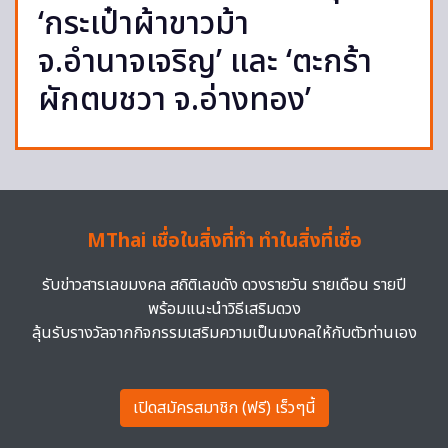
‘กระเป๋าผ้าขาวม้า
จ.อำนาจเจริญ’ และ ‘ตะกร้า
ผักตบชวา จ.อ่างทอง’
MThai เชื่อในสิ่งที่ทำ ทำในสิ่งที่เชื่อ
รับข่าวสารเลขมงคล สถิติเลขดัง ดวงรายวัน รายเดือน รายปี
พร้อมแนะนำวิธีเสริมดวง
ลุ้นรับรางวัลจากกิจกรรมเสริมความเป็นมงคลให้กับตัวท่านเอง
เปิดสมัครสมาชิก (ฟรี) เร็วๆนี้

┄┄┄┄┄┄┄┄┄┄┄┄┄┄┄┄┄┄┄┄

■ TASK INSTRUCTIONS: Output, unchanged, only the lines from the one that holds "ลุ้นรับรางวัลจ" through the last line of the material above.

■ EXERCISE SOLUTION:
ลุ้นรับรางวัลจากกิจกรรมเสริมความเป็นมงคลให้กับตัวท่านเอง
เปิดสมัครสมาชิก (ฟรี) เร็วๆนี้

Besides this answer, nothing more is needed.